National Association of Women Business Owners
- Abbreviation: NAWBO
- Founded: July 7, 1975
- Founded at: Washington, D.C.
- Type: Professional association
- Purpose: Advocacy and support for women business owners
- Headquarters: Washington, D.C.
- Region served: United States
- Official language: English
- CEO: Jen Earle
- Website: nawbo.org

= National Association of Women Business Owners =

American female entrepreneurship organization

The National Association of Women Business Owners (NAWBO) is an American business organisation founded in Washington, D.C. in 1975. NAWBO represents more than 14 million women-owned businesses across the United States and develops programs for women entrepreneurs in the various stages of business growth.

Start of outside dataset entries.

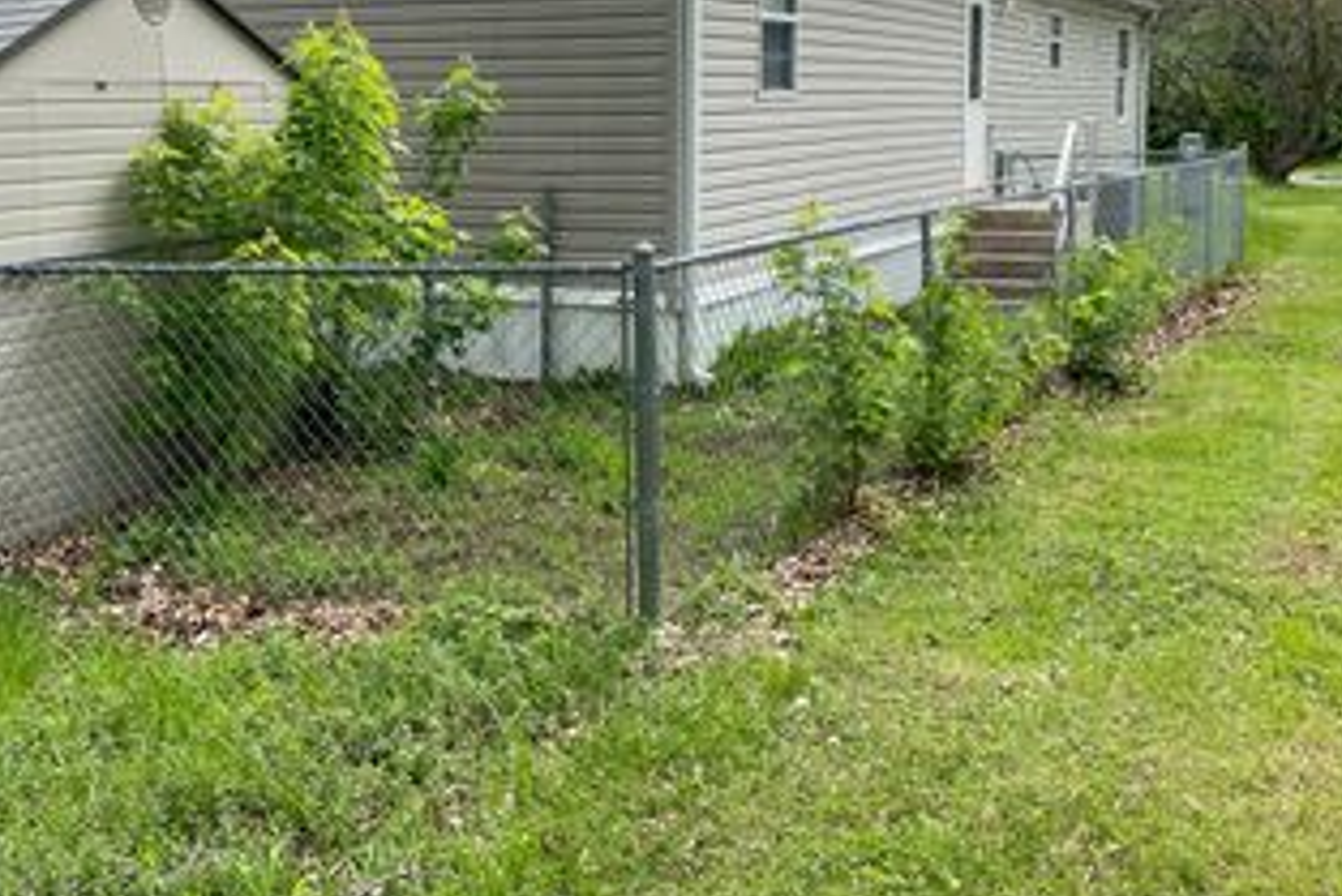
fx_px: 1715
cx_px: 448
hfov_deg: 42.2
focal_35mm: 46
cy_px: 227
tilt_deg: -5.0
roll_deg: +1.2
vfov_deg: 28.8
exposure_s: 1/536
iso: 32
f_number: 1.8
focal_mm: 4.25
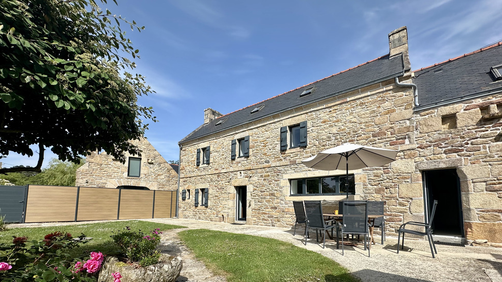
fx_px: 213
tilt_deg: +6.1
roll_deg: -0.5
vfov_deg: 65.6
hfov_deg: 99.3
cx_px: 261
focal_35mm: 16
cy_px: 184
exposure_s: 1/2681
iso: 50
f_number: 2.2
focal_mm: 2.22
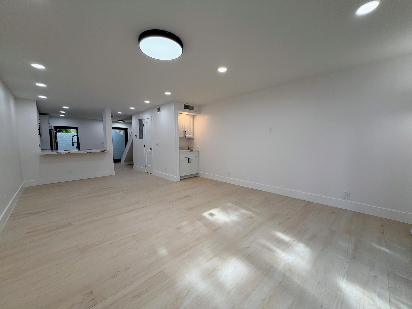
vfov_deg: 85.7
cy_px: 154
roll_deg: +1.6
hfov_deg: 102.1
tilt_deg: -3.5
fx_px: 167
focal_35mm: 14
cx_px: 206
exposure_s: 1/120
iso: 64
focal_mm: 2.22
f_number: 2.2
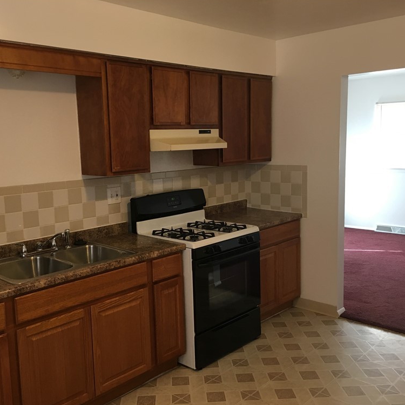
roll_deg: +1.2
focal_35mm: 35
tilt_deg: -7.3
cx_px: 188
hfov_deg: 47.2
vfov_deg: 47.2
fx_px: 463
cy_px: 203
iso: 80
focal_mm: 4.15
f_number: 2.2
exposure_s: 1/30
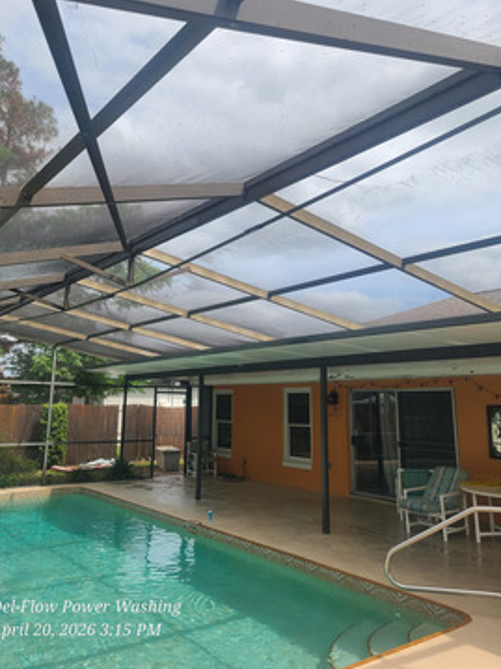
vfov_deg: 61.6
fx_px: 560
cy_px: 302
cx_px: 235
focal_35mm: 29
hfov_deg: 48.2
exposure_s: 1/1117
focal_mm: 5.4
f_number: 1.8
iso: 40
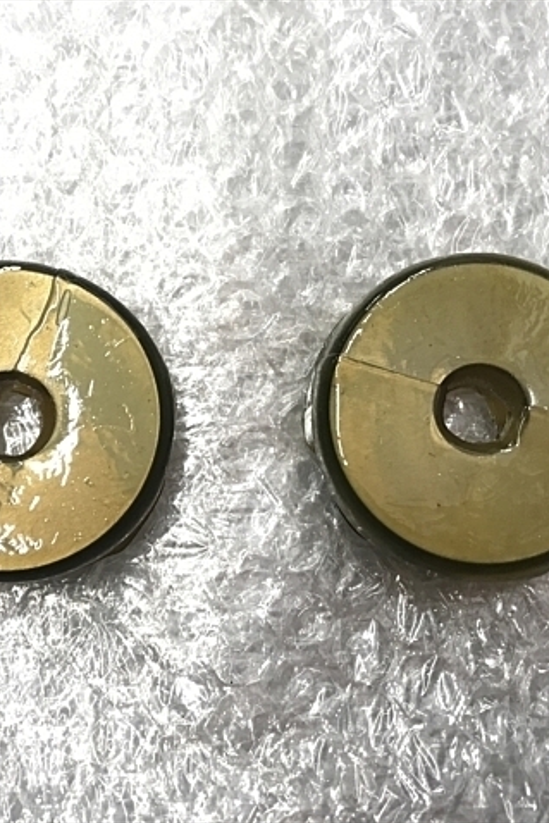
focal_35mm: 39
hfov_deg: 34.1
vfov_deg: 49.5
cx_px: 222
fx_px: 891
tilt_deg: -78.3
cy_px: 412
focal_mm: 3.99
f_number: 1.8
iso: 40
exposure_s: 1/15
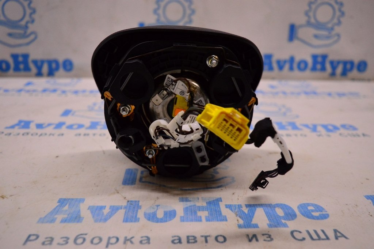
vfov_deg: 38.3
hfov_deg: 55.1
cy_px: 124
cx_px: 187
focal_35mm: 34
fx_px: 358
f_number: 4
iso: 1600
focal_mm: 23
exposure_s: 1/400
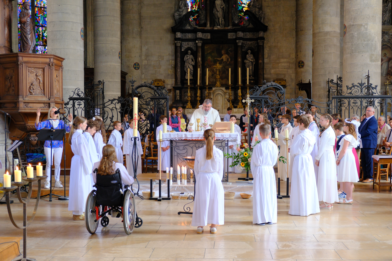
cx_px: 196
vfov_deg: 28.6
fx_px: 512
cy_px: 130
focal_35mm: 47
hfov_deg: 41.9
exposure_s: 1/42
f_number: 3.6
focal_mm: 31.5
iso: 800
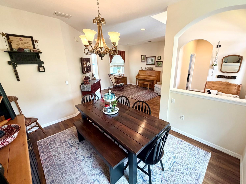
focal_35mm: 15
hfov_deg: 98.1
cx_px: 129
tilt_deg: -15.4
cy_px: 92
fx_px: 107
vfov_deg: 81.8
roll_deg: +0.0
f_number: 2.2
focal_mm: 2.22
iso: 200
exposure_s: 1/60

The NAWBO Institute, a 501(c)3 non-profit educational foundation.

==History==
NAWBO began as a small group of Washington, D.C. businesswomen who started meeting in 1974. They incorporated as NAWBO on December 19, 1974, recruited their first members in 1976, and formed their first national chapters in 1978. Today it is a dues-based national organization representing the interests of women entrepreneurs across all industries.

- Helping pass legislation like H.R. 5050, which granted women business owners the right to obtain business credit in their own name and led to the creation of the Women’s Business Centers and National Women’s Business Council.

==International==
NAWBO serves as the United States representative in Les Femmes Chefs d'Entreprises Mondiales (FCEM), the World Association of Women Entrepreneurs, which has chapters in dozens of countries representing almost 30,000 businesses.

NAWBO is also affiliated with the National Foundation for Women Business Owners (NFWBO), a nonprofit research and leadership development foundation established by NAWBO that gathers information about women-owned businesses and makes it available to organizations around the globe. Additionally, NAWBO is affiliated with the Women Business Owners Corporation (WBOC), which helps small women-owned businesses compete for government contracts and meet professional certification and training needs.

== Awards ==
NAWBO's annual Woman Business Owner of the Year Award recognizes a NAWBO entrepreneur who excels at strategy, operations, finances, problem solving, innovating, overcoming adversity and giving back to her community. This honor is not based on the size of business, but rather on overall business and community excellence.

The Susan Hager Award recognizes a “champion” NAWBO member who has demonstrated an ongoing commitment to propelling women’s economic empowerment and NAWBO’s mission locally and nationally.

The Gillian Rudd Award honors a NAWBO woman business owner who has made a significant contribution to the status and visibility of women-owned firms.